We arrive in Kai in the late afternoon, and immediately buy tickets for the next morning's ride to Bamako. We ask what time we should arrive, as we had been told the bus usually leaves at something like 5 A.M. We are told to be there at 3:30. There are a number of taxi drivers standing next to the bus station, and we attempt to explain where the Peace Corps house is- down the block from the prison and near the river. The drivers speak French and Bambara- neither of which we know more than a few phrases. Mandinka is close to Bambara sort of like Spanish is close to Italian, so Zach and I try to explain things as best we can. Zach says the house is closed to where people are locked. I say it's close to where wicked people are. Ian tries saying "prison" with a French accent- "pree-zon," basically. Finally, I point to a scooter and say, "If I steal this, and the police catch me, where will they take me?" "Ohhhhh, "pri-son!" They all exclaim. We sigh and get in the taxi.

After a pleasant night spent hanging out with some Mali volunteers at a local bar, we get a few hours of sleep before getting up far earlier than I think is ever really necessary. We have arranged for a taxi to pick us up, and he arrives right on time. At the bus station, the staff members yell out the name of everyone who has bought a ticket, butchering each of ours in new and interesting ways. The bus has screens, and after upon embarking at 4:30 they begin to show an episode of the American series Prison Break in French. Ian has seen the show and explains a bit to me, but I am fast loosing consciousness, so we both put in our ipod headphones and pass out. When I wake up around 7, the porters are handing out raisin croissants and small bottles of cold generic cola. It seems like a strange combination, but I eat and drink and look out the window for awhile.

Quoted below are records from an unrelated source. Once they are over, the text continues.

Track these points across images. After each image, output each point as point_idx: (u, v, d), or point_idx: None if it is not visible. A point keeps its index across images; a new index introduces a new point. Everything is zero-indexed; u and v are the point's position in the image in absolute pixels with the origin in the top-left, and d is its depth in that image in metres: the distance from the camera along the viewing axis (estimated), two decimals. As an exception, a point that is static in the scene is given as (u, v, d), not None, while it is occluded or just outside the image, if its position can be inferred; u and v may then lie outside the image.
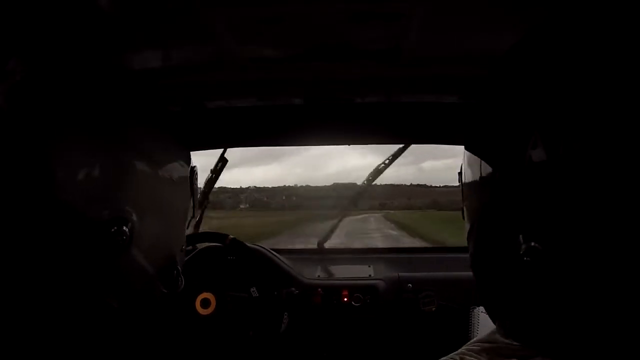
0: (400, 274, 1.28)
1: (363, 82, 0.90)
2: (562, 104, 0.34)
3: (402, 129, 1.18)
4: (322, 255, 1.53)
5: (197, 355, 1.18)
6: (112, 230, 0.48)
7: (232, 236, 1.19)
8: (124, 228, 0.48)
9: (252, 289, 1.15)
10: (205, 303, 1.15)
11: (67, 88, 0.48)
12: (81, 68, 0.52)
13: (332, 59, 0.79)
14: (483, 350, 0.42)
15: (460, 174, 0.48)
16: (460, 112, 1.01)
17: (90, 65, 0.55)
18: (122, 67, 0.77)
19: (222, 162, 1.48)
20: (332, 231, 1.60)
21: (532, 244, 0.35)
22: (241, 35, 0.70)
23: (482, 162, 0.41)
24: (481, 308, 1.09)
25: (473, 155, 0.43)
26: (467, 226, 0.46)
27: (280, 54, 0.78)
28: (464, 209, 0.47)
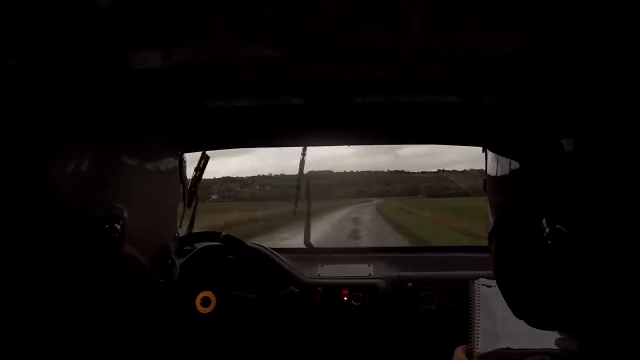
0: (400, 273, 1.28)
1: (363, 82, 0.90)
2: (588, 94, 0.34)
3: (402, 129, 1.18)
4: (322, 254, 1.53)
5: (197, 353, 1.18)
6: (105, 227, 0.48)
7: (224, 233, 1.20)
8: (116, 225, 0.48)
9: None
10: (205, 302, 1.15)
11: (65, 88, 0.49)
12: (80, 68, 0.52)
13: (332, 59, 0.79)
14: None
15: (485, 172, 0.48)
16: (460, 111, 1.01)
17: (89, 65, 0.55)
18: (122, 67, 0.77)
19: (204, 159, 1.50)
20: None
21: (557, 226, 0.34)
22: (241, 35, 0.70)
23: (507, 159, 0.41)
24: (482, 280, 1.08)
25: (495, 154, 0.43)
26: (490, 222, 0.46)
27: (280, 54, 0.78)
28: (489, 205, 0.47)
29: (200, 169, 1.52)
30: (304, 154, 1.60)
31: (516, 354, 0.40)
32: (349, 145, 1.31)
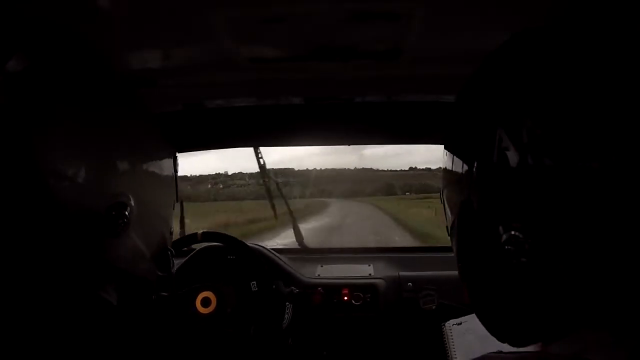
0: (401, 272, 1.28)
1: (363, 82, 0.90)
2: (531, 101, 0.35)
3: (402, 129, 1.18)
4: (322, 254, 1.53)
5: (198, 355, 1.18)
6: (112, 214, 0.51)
7: (201, 231, 1.21)
8: (124, 212, 0.52)
9: (252, 283, 1.16)
10: (205, 302, 1.15)
11: (65, 87, 0.49)
12: (80, 67, 0.53)
13: (332, 59, 0.79)
14: None
15: (443, 171, 0.49)
16: None
17: (90, 65, 0.55)
18: (122, 67, 0.77)
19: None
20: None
21: (513, 232, 0.35)
22: (241, 35, 0.70)
23: (459, 159, 0.42)
24: (451, 321, 1.09)
25: (450, 153, 0.44)
26: (448, 223, 0.46)
27: (280, 54, 0.78)
28: (445, 206, 0.47)
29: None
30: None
31: (509, 357, 0.40)
32: (348, 145, 1.30)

The landscape in Mali is a definite change from Senegambia. Before the border and even most of the way to Kayes it had been that same combination of short shrubs and grasses with occasional tall trees. Past Kayes, it slowly becomes more and more like the American southwest- short shrubs with no tall trees except around villages, rocky hills rising in the distance, and sandy, sun drenched expanses of land. The architecture changes as well, with much fewer thatched roof buildings, replaced instead by corrugated iron roofing over clay or mud brick houses. When we arrive in Bamako that afternoon, we are amazed at the large hills surrounding the city. It strikes me as kind of a West African Nashville- a city known for its music nestled in the hills. We have arrived at our first destination, and are excited to get a feel for this whole new country.